Can I use different tunings for real and simulated data?

No. For every tested system, you should report the performance on the real and simulated data using the same setting. However, you are free to test different system settings optimised on the official real development set, the official simulated development set, or both. Eventually, only the results on the real test set will be taken into account in the final ranking.

Is speaker adaptation for all speaker utterances allowed?

Yes, it is OK to use all isolated utterances from a given speaker. However, when you use the embedded recordings, please do not use more than 5 seconds of context before the test utterance.

What language models can I use?

Several official language models (3-gram, 5-gram, RNNLM) have been supplied.

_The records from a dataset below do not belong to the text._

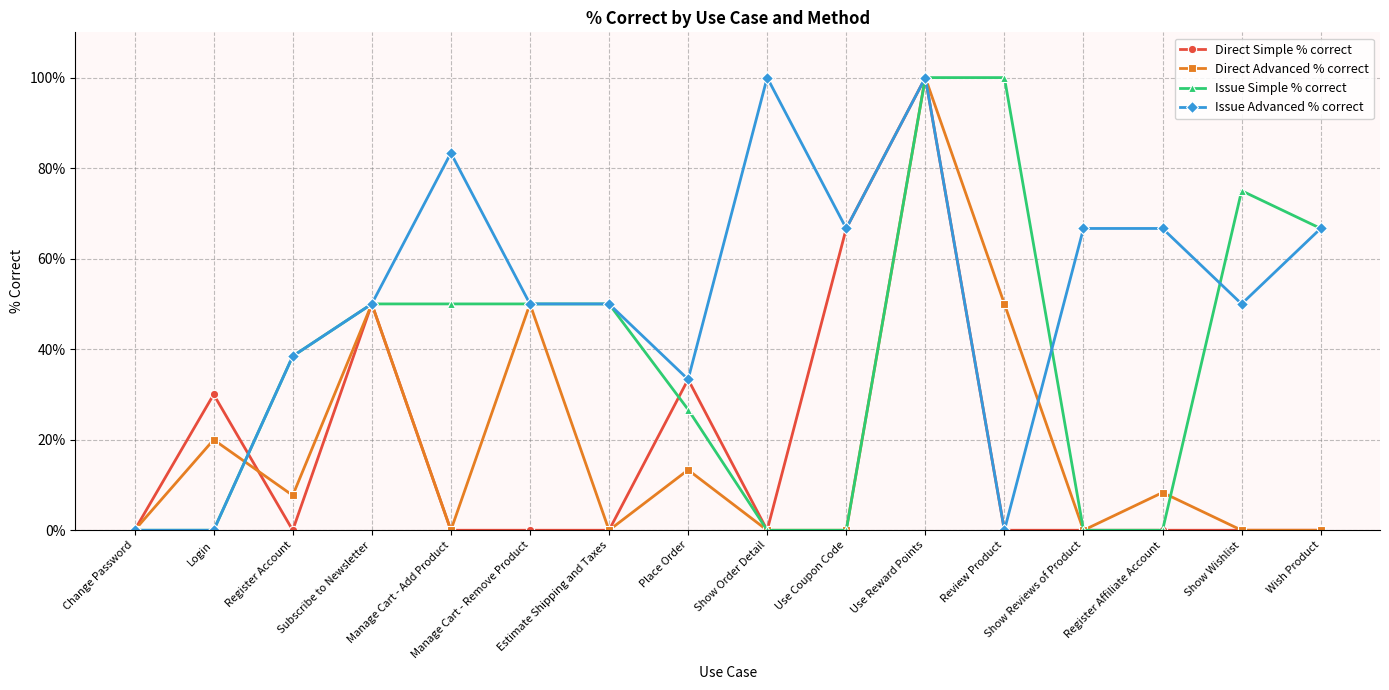

What is the total value across all series at Subscribe to Newsletter?

200.0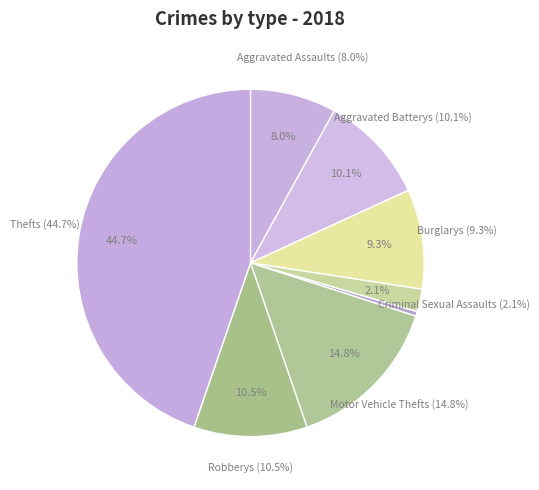

Is there any slice that represents more than half of the pie?

No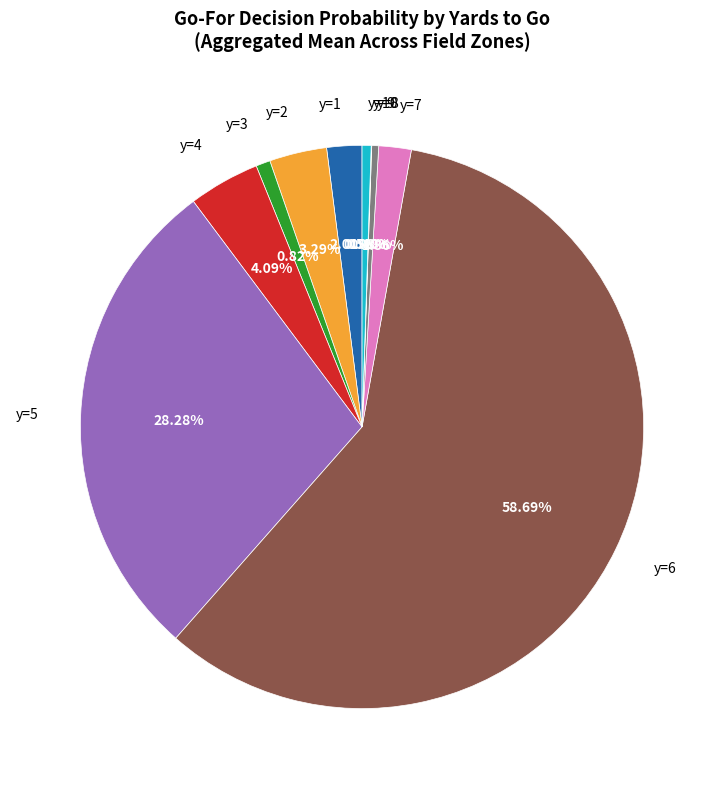

Which slice represents more than half of the pie?

y=6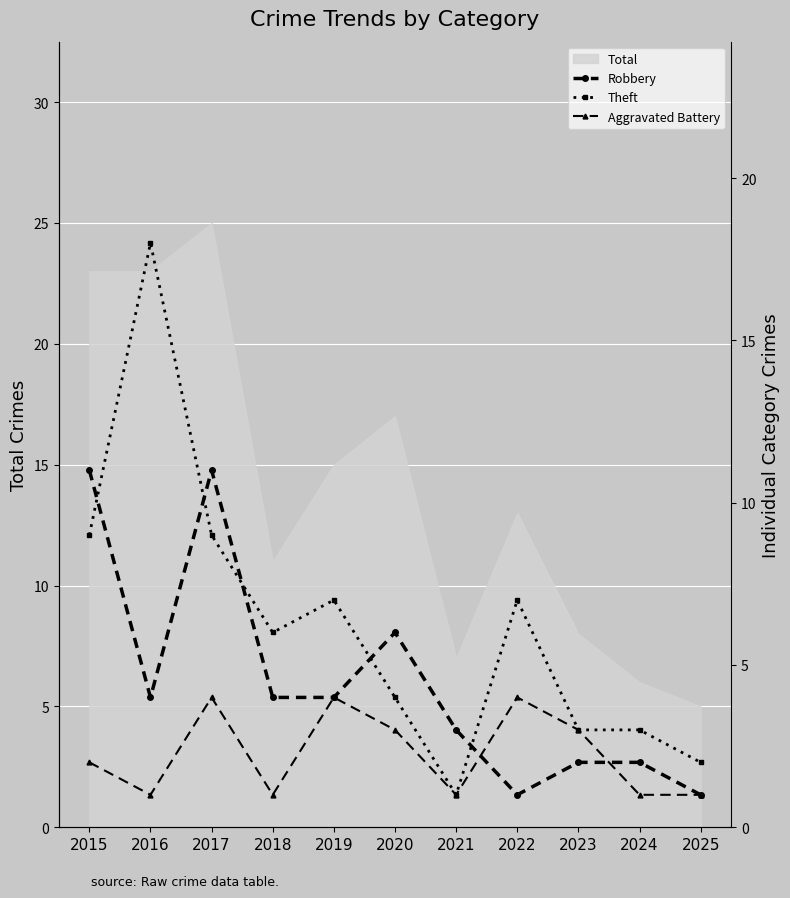

True or false: Theft and Aggravated Battery intersect in this chart.

False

However, any form of language model rescoring can be used (e.g., MBR, DLM) as long as the technique is trained using official training data only, i.e. data in CHiME3/data/WSJ0/wsj0/doc/lng_modl/lm_train/.

Can we use 48 kHz data for system training/evaluation?

No, this data are not publicly available.

What should the final submission include: a WER report or a transcript of the test set?

Both. Please submit the WER performance in the paper you will submit to the CHiME-4 Workshop. Please also submit the ASR transcripts corresponding to your results on the official training and test sets by emailing them to chimechallenge@gmail.com on or before the submission deadline. If you are using the Kaldi baseline, the transcripts to be submitted are the files called exp/***/best_wer_${enhan}.result, exp/***/best_wer_${enhan}_5gkn_5k.result, or exp/***/best_wer_${enhan}_rnnlm_5k_h300_w0.5_n100.result.

If you are not using Kaldi, please stick to the transcription format below:

<utterance id> word_1 word_2, …
For example,

F01_050C0103_BUS_SIMU CONSTRUCTION EMPLOYMENT FELL FORTY SEVEN THOUSAND AFTER FIFTEEN THOUSAND JOB DECLINE THE MONTH BEFORE
F01_050C0103_CAF_SIMU CONSTRUCTION EMPLOYMENT FELL FORTY SEVEN THOUSAND AFTER A FIFTEEN THOUSAND JOB DECLINE THE MONTH BEFORE
F01_050C0103_PED_SIMU CONSTRUCTION EMPLOYMENT FELL FORTY SEVEN THOUSAND AFTER FIFTEEN THOUSAND JOB DECLINE THE MONTH BEFORE
:
:

Should we use the tool in the Kaldi baseline to calculate the WER?

Yes, please use the Kaldi scoring tool (compute-wer). There are subtle differences between the way WERs are computed by different tools, hence the use of the Kaldi tool is required.